> [Records for the task]
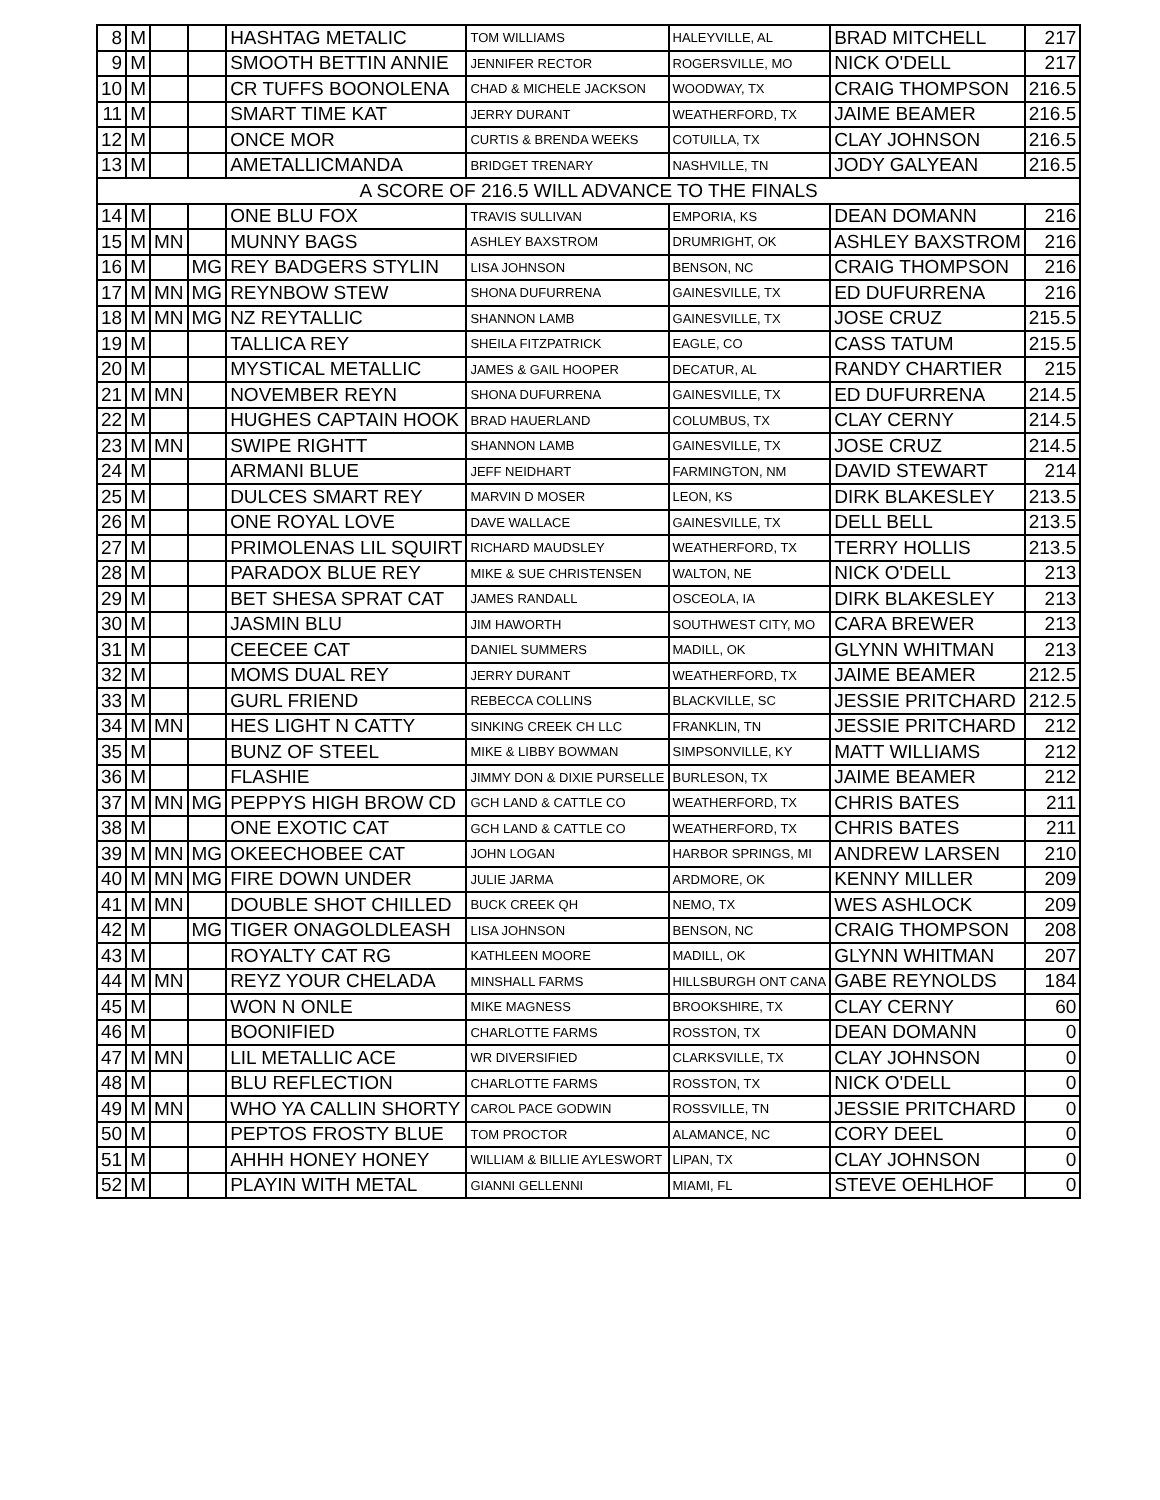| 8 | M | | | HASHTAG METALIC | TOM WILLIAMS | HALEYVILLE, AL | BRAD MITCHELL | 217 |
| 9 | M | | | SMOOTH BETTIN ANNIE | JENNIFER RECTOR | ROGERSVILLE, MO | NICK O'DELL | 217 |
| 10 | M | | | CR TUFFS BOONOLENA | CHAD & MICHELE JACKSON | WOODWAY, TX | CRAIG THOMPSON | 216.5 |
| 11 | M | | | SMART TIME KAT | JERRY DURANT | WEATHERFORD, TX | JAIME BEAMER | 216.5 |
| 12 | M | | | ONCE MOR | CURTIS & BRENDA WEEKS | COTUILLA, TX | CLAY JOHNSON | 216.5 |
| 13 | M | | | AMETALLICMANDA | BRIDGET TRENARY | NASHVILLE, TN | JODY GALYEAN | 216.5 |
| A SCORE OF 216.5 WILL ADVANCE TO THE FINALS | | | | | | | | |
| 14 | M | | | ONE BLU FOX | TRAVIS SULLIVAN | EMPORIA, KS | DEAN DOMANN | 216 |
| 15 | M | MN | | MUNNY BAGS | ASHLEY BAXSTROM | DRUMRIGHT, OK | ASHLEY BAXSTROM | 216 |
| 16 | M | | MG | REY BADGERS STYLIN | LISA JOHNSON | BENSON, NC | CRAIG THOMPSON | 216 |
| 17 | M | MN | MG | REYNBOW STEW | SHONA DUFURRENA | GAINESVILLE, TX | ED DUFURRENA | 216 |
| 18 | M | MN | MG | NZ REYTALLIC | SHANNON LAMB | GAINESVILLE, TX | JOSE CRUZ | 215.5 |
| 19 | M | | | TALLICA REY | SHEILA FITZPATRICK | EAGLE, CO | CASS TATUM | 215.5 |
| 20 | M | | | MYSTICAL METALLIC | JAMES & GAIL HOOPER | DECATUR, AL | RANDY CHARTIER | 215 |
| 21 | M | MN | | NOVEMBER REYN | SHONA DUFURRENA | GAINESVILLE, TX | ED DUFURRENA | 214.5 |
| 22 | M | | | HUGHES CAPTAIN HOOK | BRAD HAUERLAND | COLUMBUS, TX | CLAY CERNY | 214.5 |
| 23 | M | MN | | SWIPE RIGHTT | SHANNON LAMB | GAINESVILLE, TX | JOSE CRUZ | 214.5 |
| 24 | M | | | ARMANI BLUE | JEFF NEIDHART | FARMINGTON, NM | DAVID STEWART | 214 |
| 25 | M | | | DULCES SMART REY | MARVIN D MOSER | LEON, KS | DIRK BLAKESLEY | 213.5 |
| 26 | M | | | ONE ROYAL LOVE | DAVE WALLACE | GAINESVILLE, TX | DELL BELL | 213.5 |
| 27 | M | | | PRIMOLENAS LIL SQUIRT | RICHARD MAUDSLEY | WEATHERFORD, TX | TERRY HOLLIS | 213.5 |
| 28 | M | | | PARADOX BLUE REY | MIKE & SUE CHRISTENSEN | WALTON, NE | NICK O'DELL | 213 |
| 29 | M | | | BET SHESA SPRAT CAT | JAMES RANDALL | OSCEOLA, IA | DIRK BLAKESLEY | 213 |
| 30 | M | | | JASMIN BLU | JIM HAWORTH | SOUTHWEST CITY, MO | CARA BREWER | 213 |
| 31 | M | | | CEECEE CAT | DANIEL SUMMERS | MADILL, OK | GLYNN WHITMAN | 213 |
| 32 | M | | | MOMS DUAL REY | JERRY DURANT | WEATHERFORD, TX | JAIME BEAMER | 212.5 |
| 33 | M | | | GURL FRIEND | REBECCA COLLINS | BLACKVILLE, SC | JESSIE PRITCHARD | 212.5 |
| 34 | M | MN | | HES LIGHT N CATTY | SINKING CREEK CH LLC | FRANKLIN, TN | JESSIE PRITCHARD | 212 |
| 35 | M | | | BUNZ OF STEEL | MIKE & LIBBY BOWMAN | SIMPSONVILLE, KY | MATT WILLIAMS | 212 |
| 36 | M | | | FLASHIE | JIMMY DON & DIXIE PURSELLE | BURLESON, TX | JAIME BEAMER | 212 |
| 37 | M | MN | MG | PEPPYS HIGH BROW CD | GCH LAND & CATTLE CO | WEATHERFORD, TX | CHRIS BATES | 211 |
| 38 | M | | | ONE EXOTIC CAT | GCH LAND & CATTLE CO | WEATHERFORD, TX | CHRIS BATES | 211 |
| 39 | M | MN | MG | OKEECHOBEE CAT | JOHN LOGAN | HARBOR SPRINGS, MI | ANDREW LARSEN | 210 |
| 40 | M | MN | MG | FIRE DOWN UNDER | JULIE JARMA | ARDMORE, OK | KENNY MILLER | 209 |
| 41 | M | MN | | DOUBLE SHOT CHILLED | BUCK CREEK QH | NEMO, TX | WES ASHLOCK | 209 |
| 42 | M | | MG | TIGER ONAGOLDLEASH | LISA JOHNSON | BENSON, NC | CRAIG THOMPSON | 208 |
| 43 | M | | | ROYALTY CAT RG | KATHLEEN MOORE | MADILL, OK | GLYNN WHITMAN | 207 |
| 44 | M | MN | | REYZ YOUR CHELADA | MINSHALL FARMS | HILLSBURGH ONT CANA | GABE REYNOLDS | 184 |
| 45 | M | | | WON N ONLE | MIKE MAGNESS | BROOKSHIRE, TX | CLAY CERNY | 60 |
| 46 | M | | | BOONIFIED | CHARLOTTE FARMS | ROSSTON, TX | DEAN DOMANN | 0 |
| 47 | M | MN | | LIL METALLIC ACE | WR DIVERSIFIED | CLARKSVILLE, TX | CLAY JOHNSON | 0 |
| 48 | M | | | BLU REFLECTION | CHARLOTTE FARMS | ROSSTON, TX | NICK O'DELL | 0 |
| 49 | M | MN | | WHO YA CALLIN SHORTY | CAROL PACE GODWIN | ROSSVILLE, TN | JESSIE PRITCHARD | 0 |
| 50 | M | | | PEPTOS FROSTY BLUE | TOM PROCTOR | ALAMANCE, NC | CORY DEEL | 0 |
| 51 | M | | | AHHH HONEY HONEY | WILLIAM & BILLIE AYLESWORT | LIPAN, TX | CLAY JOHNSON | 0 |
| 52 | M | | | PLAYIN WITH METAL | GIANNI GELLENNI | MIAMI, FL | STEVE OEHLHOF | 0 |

> [What you should do]
Starting at the first line of the data, set down each line exactly until you have copied the line with "DUFURRENA | 216 |", but leave the pictures out.

> [Task solution]
| 8 | M | | | HASHTAG METALIC | TOM WILLIAMS | HALEYVILLE, AL | BRAD MITCHELL | 217 |
| 9 | M | | | SMOOTH BETTIN ANNIE | JENNIFER RECTOR | ROGERSVILLE, MO | NICK O'DELL | 217 |
| 10 | M | | | CR TUFFS BOONOLENA | CHAD & MICHELE JACKSON | WOODWAY, TX | CRAIG THOMPSON | 216.5 |
| 11 | M | | | SMART TIME KAT | JERRY DURANT | WEATHERFORD, TX | JAIME BEAMER | 216.5 |
| 12 | M | | | ONCE MOR | CURTIS & BRENDA WEEKS | COTUILLA, TX | CLAY JOHNSON | 216.5 |
| 13 | M | | | AMETALLICMANDA | BRIDGET TRENARY | NASHVILLE, TN | JODY GALYEAN | 216.5 |
| A SCORE OF 216.5 WILL ADVANCE TO THE FINALS | | | | | | | | |
| 14 | M | | | ONE BLU FOX | TRAVIS SULLIVAN | EMPORIA, KS | DEAN DOMANN | 216 |
| 15 | M | MN | | MUNNY BAGS | ASHLEY BAXSTROM | DRUMRIGHT, OK | ASHLEY BAXSTROM | 216 |
| 16 | M | | MG | REY BADGERS STYLIN | LISA JOHNSON | BENSON, NC | CRAIG THOMPSON | 216 |
| 17 | M | MN | MG | REYNBOW STEW | SHONA DUFURRENA | GAINESVILLE, TX | ED DUFURRENA | 216 |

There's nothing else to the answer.